Referências bibliográficas:

  1. Wolfe SW, Hotchkiss RN, Pederson WC, Kozin SH, Cohen MS, Green's Operative Hand Surgery, 8th ed. Elsevier, 2022
  2. Hussain MH, Ghaffar A, Choudry Q, Iqbal Z, Khan MN. Management of Fifth Metacarpal Neck Fracture (Boxer's Fracture): A Literature Review. Cureus. 2020 Jul 28;12(7):e9442.
  3. Altizer L. Boxer's fracture. Orthop Nurs. 2006 Jul-Aug;25(4):271-3; quiz 274-5. 
  4. Greer SE, Williams JM. Boxer's fracture: an indicator of intentional and recurrent injury. Am J Emerg Med. 1999 Jul;17(4):357-60.
  5. Harrison M. A 4-year review of human bite injuries presenting to emergency medicine and proposed evidence-based guidelines. Injury. 2009 Aug;40(8):826-30
  6. Boulton CL, Salzler M, Mudgal CS. Intramedullary cannulated headless screw fixation of a comminuted subcapital metacarpal fracture: case report.

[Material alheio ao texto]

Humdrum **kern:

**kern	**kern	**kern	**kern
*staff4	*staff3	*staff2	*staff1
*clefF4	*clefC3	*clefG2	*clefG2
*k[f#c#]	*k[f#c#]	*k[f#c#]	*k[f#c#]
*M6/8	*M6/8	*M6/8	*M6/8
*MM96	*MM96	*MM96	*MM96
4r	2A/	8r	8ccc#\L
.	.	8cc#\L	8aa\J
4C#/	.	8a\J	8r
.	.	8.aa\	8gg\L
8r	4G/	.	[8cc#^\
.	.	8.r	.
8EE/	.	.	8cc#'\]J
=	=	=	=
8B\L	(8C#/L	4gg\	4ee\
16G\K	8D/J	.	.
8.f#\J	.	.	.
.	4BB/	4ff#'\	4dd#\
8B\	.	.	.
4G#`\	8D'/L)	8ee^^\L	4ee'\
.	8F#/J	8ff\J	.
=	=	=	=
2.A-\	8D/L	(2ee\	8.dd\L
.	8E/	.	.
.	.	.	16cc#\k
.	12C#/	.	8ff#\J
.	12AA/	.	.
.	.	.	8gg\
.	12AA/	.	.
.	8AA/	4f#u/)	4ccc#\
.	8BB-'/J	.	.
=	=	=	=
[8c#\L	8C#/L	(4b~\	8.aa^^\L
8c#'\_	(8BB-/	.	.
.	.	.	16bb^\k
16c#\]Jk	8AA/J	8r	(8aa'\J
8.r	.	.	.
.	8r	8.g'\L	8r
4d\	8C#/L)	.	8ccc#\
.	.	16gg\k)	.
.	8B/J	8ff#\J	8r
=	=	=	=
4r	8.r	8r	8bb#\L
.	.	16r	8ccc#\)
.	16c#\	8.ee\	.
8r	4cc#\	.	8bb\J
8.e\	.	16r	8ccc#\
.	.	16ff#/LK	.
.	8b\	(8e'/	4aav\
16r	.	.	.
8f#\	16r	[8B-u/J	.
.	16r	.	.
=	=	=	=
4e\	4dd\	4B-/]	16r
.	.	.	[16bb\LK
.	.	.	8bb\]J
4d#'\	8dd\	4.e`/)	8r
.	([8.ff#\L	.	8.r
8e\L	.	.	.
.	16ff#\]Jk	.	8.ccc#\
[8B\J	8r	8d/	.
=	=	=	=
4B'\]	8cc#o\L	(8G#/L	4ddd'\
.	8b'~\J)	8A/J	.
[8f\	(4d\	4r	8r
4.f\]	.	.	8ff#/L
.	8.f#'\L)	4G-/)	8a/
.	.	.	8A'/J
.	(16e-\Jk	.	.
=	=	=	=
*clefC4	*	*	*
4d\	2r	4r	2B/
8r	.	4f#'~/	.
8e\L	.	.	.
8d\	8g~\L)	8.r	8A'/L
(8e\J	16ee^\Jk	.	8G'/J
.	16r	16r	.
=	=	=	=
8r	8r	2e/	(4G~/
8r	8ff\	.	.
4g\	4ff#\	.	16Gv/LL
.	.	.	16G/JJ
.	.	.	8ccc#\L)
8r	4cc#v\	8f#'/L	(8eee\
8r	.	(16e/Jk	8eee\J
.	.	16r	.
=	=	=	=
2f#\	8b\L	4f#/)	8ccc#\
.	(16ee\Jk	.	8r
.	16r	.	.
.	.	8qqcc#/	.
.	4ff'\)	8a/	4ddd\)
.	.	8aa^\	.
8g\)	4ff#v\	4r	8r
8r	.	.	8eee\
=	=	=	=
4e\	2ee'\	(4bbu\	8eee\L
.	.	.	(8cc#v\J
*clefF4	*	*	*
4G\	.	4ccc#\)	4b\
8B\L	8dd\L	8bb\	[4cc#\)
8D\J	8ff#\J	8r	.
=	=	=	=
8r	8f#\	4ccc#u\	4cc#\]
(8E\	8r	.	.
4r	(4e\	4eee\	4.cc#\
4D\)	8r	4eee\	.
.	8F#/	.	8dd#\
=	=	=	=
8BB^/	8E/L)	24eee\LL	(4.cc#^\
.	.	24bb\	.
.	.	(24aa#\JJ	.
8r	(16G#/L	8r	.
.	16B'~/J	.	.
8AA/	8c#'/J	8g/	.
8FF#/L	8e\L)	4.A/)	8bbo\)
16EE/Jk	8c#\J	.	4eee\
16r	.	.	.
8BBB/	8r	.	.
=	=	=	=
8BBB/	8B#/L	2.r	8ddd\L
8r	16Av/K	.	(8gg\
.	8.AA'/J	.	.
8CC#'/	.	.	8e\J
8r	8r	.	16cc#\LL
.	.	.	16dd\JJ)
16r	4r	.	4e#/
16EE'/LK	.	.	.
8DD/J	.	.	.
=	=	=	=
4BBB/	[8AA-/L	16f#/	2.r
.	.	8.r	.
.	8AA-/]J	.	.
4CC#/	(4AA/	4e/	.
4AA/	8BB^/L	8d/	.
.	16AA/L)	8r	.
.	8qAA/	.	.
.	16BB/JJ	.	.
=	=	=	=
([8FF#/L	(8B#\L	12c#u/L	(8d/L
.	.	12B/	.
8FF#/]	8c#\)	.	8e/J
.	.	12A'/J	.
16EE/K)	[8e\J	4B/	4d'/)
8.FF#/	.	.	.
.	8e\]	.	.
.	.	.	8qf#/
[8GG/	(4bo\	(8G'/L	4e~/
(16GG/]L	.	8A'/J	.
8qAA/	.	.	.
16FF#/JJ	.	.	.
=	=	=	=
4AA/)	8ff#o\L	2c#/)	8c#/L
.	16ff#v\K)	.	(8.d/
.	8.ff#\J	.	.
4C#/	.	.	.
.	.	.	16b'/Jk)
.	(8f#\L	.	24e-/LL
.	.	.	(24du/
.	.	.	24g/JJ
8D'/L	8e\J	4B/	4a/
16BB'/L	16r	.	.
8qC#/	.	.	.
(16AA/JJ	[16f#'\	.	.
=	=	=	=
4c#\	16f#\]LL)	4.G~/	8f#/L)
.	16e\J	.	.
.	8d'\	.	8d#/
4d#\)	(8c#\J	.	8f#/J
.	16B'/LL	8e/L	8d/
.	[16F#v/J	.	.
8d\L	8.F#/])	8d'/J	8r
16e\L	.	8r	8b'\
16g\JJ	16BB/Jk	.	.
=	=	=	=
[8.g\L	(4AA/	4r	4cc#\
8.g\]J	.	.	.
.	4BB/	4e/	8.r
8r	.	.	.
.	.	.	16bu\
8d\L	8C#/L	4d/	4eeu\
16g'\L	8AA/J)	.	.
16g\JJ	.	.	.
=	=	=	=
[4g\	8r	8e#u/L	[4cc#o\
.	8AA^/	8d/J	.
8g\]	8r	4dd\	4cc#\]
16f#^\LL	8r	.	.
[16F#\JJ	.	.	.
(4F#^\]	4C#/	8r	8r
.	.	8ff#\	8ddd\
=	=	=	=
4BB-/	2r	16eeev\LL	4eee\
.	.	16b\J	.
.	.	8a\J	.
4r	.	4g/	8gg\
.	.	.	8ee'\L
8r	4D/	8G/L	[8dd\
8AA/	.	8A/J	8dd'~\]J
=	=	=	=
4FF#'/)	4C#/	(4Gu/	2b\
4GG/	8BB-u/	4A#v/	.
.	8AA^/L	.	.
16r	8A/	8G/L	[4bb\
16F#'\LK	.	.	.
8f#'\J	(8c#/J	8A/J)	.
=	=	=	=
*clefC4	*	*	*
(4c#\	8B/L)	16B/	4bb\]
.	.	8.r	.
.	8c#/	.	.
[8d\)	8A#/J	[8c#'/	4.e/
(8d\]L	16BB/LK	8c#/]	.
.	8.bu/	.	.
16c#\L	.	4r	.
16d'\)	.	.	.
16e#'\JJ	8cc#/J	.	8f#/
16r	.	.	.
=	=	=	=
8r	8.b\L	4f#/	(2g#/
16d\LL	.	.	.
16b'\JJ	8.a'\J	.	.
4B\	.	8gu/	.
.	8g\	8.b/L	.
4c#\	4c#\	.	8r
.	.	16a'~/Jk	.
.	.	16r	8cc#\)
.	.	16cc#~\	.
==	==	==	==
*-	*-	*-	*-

J Hand Surg Am. 2010 Aug;35(8):1260-3. 
  7. https://surgeryreference.aofoundation.org/orthopedic-trauma/adult-trauma/metacarpals
  8. del Piñal F, Moraleda E, Rúas JS, de Piero GH, Cerezal L. Minimally invasive fixation of fractures of the phalanges and metacarpals with intramedullary cannulated headless compression screws. J Hand Surg Am. 2015 Apr;40(4):692-700.